Data analysis process
The six phases of ask, prepare, process, analyze, share, and act whose purpose is to gain insights that drive informed decision-making
Data analyst
Someone who collects transforms, and organizes data in order to drive informed decision-making
Data analytics
The science of data
Data anonymization
The process of protecting people’s private or sensitive data by eliminating identifying information
Data bias
When a preference in favor of or against a person, group of people or thing systematically skews data analysis results in a certain direction
Data constraints
The criteria that determine whether a piece of data is clean and valid
Data design
How information is organized
Data-driven decision-making
Using facts to guide business strategy.
Data ecosystem
The various elements that interact with one another in order to produce, manage, store, organize, analyze, and share data
Data element
A piece of information in a dataset
Data engineer
A professional who transforms data into a useful format for analysis and gives it a reliable infrastructure
Data ethics
Well-founded standards of right and wrong that dictate how data is collected, shared, and used
Data governance
A process for ensuring the formal management of a company’s data assets
Data-inspired decision-making
The process of exploring different data sources to find out what they have in common
Data integrity
The accuracy, completeness, consistency, and trustworthiness of data throughout its life cycle
Data interoperability
A key factor leading to the successful use of open data among companies and governments
Data life cycle
The sequence of stages that data experiences, which include plan, capture, manage, analyze, archive, and destroy
Data manipulation
The process of changing data to make it more organized and easier to read
Data mapping
The process of matching fields from one data source to another
Data merging
The process of combining two or more datasets into a single dataset
Data model
A tool for organizing data elements and how they relate to one another
Data privacy
Preserving a data subject’s information any time a data transaction occurs
Data range
Numerical values that fall between predefined maximum and minimum values
Data replication
The process of storing data in multiple locations
Data science
A field of study that uses raw data to create new ways of modeling and understanding the unknown
Data security
Protecting data from unauthorized access or corruption by adopting safety measures
Data strategy
The management of the people, processes, and tools used in data analysis
Data transfer
The process of copying data from a storage device to computer memory or from one computer to another
Data type
An attribute that describes a piece of data based on its values, its programming language, or the operations it can perform
Data validation
A tool for checking the accuracy and quality of data
Data visualization
The graphical representation of data
Data warehousing specialist
A professional who develops processes and procedures to effectively store and organize data
Database
A collection of data stored in a computer system
Dataset
A collection of data that can be manipulated or analyzed as one unit
DATEIF
A spreadsheet function that calculates the number of days, months, or years between two dates
Delimiter
A character that indicates the beginning or end of a data item
Descriptive metadata
Metadata that describes a piece of data and can be used to identify it at a later point in time
Digital photo
An electronic or computer-based image usually in BMP or JPG format
Dirty data
Data that is incomplete, incorrect, or irrelevant to the problem to be solved
Discrete data
Data that is counted and has a limited number of values
DISTINCT
A keyword that is added to a SQL SELECT statement to retrieve only non-duplicate entries
Duplicate data
Any record that inadvertently shares data with another record
Equation
A calculation of data that involves addition, subtraction, multiplication, or division (also called math expression)

--------

• _EXERCISE PROMPT_
From the data glossary above, list every term whose definition begins with the words "The process of".

--------

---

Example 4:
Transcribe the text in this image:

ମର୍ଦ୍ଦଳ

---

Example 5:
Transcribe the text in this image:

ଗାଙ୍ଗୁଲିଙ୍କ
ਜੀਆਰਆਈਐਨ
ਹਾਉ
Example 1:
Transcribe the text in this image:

--------

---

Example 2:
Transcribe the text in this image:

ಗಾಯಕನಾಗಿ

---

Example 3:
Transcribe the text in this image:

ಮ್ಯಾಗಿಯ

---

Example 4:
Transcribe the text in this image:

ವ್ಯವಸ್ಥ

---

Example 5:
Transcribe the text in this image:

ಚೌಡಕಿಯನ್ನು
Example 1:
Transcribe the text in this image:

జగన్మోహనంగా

--------

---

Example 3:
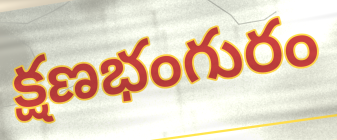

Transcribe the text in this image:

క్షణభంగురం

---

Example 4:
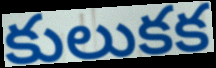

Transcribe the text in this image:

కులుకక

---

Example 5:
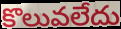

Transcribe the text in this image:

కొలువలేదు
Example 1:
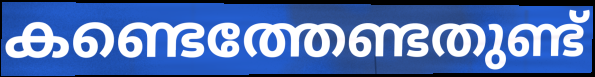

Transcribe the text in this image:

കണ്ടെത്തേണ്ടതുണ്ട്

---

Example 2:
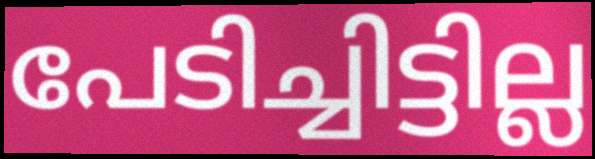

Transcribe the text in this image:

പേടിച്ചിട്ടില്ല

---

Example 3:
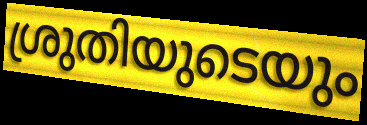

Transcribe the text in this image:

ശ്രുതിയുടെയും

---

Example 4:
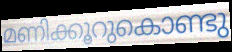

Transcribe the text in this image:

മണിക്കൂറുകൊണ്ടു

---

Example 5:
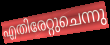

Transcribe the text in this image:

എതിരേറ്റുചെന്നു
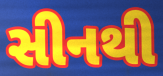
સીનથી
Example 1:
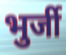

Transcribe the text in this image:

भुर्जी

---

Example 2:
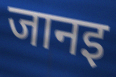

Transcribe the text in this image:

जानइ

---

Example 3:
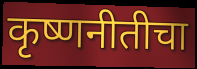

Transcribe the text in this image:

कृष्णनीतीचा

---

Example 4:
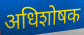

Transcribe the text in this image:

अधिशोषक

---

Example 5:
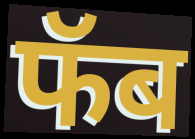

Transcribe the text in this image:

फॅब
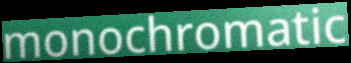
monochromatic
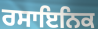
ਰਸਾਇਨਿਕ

--------

• _ANSWER FOR THIS EXERCISE_
Data anonymization, Data-inspired decision-making, Data manipulation, Data mapping, Data merging, Data replication, Data transfer